Work request:
Transcribe every record in full, keeping it exactly the same.

Data for analysis:
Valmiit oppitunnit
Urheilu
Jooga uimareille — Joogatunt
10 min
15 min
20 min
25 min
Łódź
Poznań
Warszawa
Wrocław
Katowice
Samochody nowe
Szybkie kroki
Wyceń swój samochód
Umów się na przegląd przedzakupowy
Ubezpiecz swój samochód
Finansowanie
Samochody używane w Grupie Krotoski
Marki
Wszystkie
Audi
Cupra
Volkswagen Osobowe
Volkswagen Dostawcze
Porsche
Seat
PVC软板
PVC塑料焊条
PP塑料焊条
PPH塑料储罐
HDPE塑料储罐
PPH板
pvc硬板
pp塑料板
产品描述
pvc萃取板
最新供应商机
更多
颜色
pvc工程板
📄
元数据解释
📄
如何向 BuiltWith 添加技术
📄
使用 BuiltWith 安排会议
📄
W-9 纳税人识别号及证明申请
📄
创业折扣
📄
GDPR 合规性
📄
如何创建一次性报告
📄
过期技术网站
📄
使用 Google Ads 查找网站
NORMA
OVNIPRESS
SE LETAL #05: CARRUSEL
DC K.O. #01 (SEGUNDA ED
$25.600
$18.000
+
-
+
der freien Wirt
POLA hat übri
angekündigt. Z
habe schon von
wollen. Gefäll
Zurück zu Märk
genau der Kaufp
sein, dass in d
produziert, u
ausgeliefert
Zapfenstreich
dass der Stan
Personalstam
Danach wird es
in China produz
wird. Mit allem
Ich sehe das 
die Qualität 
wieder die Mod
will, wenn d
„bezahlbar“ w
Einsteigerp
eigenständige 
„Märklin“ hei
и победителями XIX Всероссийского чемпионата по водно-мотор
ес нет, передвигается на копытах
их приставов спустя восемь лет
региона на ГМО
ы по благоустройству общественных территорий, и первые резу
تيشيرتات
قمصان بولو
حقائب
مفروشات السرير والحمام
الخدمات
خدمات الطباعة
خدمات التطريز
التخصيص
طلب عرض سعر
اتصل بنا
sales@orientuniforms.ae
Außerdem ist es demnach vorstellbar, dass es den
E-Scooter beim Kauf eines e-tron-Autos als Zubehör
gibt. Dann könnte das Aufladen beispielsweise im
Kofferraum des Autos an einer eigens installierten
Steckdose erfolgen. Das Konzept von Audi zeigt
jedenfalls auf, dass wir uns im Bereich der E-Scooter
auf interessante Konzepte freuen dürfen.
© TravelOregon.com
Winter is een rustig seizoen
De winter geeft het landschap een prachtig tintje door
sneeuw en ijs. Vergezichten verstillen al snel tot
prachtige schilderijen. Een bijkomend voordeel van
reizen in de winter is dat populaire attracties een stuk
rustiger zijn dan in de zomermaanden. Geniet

Answer to the problem:
Valmiit oppitunnit
Urheilu
Jooga uimareille — Joogatunt
10 min
15 min
20 min
25 min
Łódź
Poznań
Warszawa
Wrocław
Katowice
Samochody nowe
Szybkie kroki
Wyceń swój samochód
Umów się na przegląd przedzakupowy
Ubezpiecz swój samochód
Finansowanie
Samochody używane w Grupie Krotoski
Marki
Wszystkie
Audi
Cupra
Volkswagen Osobowe
Volkswagen Dostawcze
Porsche
Seat
PVC软板
PVC塑料焊条
PP塑料焊条
PPH塑料储罐
HDPE塑料储罐
PPH板
pvc硬板
pp塑料板
产品描述
pvc萃取板
最新供应商机
更多
颜色
pvc工程板
📄
元数据解释
📄
如何向 BuiltWith 添加技术
📄
使用 BuiltWith 安排会议
📄
W-9 纳税人识别号及证明申请
📄
创业折扣
📄
GDPR 合规性
📄
如何创建一次性报告
📄
过期技术网站
📄
使用 Google Ads 查找网站
NORMA
OVNIPRESS
SE LETAL #05: CARRUSEL
DC K.O. #01 (SEGUNDA ED
$25.600
$18.000
+
-
+
der freien Wirt
POLA hat übri
angekündigt. Z
habe schon von
wollen. Gefäll
Zurück zu Märk
genau der Kaufp
sein, dass in d
produziert, u
ausgeliefert
Zapfenstreich
dass der Stan
Personalstam
Danach wird es
in China produz
wird. Mit allem
Ich sehe das 
die Qualität 
wieder die Mod
will, wenn d
„bezahlbar“ w
Einsteigerp
eigenständige 
„Märklin“ hei
и победителями XIX Всероссийского чемпионата по водно-мотор
ес нет, передвигается на копытах
их приставов спустя восемь лет
региона на ГМО
ы по благоустройству общественных территорий, и первые резу
تيشيرتات
قمصان بولو
حقائب
مفروشات السرير والحمام
الخدمات
خدمات الطباعة
خدمات التطريز
التخصيص
طلب عرض سعر
اتصل بنا
sales@orientuniforms.ae
Außerdem ist es demnach vorstellbar, dass es den
E-Scooter beim Kauf eines e-tron-Autos als Zubehör
gibt. Dann könnte das Aufladen beispielsweise im
Kofferraum des Autos an einer eigens installierten
Steckdose erfolgen. Das Konzept von Audi zeigt
jedenfalls auf, dass wir uns im Bereich der E-Scooter
auf interessante Konzepte freuen dürfen.
© TravelOregon.com
Winter is een rustig seizoen
De winter geeft het landschap een prachtig tintje door
sneeuw en ijs. Vergezichten verstillen al snel tot
prachtige schilderijen. Een bijkomend voordeel van
reizen in de winter is dat populaire attracties een stuk
rustiger zijn dan in de zomermaanden. Geniet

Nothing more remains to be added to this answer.